« Mieux vaut prévenir que guérir » : telle est la maxime du sénateur de l'Hérault Jean-Pierre Grand, qui estime que les maires ont un rôle crucial à jouer dans la défense de la France. Ce message a été délivré en écho aux propos du général Fabien Mandon, chef d'état-major des Armées, qui a alerté les élus lors du 107e Congrès des maires, le 18 novembre 2025, sur un risque de guerre imminente.
Un constat alarmant partagé
Jean-Pierre Grand, sénateur et membre de la commission des Affaires étrangères et de la Défense, rejoint le diagnostic du général Mandon : la France doit se préparer à un conflit dans les trois ou quatre ans à venir. « Nous sommes dans une situation de pré-guerre », affirme-t-il, pointant la Russie comme l'ennemi principal. Selon lui, la menace russe aux frontières des États baltes impose à l'Europe et à la France de défendre ces territoires, car « défendre les frontières européennes, c'est défendre la France ». Le général Mandon a souligné que la Russie est « convaincue que les Européens sont faibles alors qu'ils sont fondamentalement plus forts sur les plans techniques et industriels », mais qu'elle est « décomplexée dans l'usage de la force ». Il a insisté sur le manque de « force d'âme pour accepter de nous faire mal pour protéger ce que l'on est », avertissant que si le pays n'est pas prêt à accepter la perte de ses enfants ou des sacrifices économiques, il est en danger.
Le rôle des maires dans la sensibilisation
Face à cette menace, les maires sont appelés à la rescousse. Fabien Mandon leur a demandé de parler de ce risque dans leurs communes et de préparer la population. « J'ai besoin de vous car vous êtes la base arrière des armées et nos soldats se battront l'esprit libre s'ils savent que la base arrière tient », a-t-il déclaré. Les élus locaux peuvent également contribuer à améliorer les conditions de vie des militaires, notamment en facilitant l'accès aux écoles, aux crèches et au logement, car les déménagements fréquents compliquent la vie de famille. Jean-Pierre Grand insiste sur l'importance de ne pas cacher la réalité : « On sait très bien qu'on risque d'avoir un problème, on ne peut pas le cacher aux gens. »
Des réactions contrastées
Les propos du général ont suscité des réactions politiques.
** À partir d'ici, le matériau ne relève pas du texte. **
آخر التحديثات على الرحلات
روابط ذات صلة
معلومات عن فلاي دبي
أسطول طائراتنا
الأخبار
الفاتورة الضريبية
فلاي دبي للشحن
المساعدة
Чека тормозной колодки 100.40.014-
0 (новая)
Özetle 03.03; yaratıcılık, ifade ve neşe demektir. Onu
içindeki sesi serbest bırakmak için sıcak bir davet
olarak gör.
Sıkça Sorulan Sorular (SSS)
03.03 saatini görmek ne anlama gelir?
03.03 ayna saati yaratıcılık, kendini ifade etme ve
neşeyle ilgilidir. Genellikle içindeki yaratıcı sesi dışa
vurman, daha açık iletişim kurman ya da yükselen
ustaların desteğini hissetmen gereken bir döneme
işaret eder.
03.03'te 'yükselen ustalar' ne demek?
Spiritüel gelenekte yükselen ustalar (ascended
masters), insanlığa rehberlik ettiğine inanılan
Jean-Luc Mélenchon (LFI) a exprimé un désaccord total sur X, estimant que ce n'est pas au chef d'état-major d'inviter les maires à des préparations guerrières. Ségolène Royal s'est interrogée sur l'anxiété des jeunes. Cependant, Jean-Pierre Grand défend l'alerte : « C'est une très bonne chose. Ça prouve que le but (d'alerter) est atteint. » Le maire de Pégairolles-de-l'Escalette, Frédéric Roig, reconnaît que le discours est anxiogène, mais le sénateur rétorque que la quotidienneté peut parfois empêcher la réflexion, et que ce discours « ramène sur Terre ».
Un appel à l'action collective
Au-delà de la sensibilisation, les maires sont invités à soutenir les armées en ayant un regard positif sur leurs activités, malgré les nuisances potentielles. Sur le plan budgétaire, Jean-Pierre Grand suggère que les élus interpellent leurs parlementaires pour obtenir les 6,7 milliards d'euros supplémentaires nécessaires au budget des Armées. L'objectif est de créer une prise de conscience collective et d'éviter que le pays ne soit pris au dépourvu.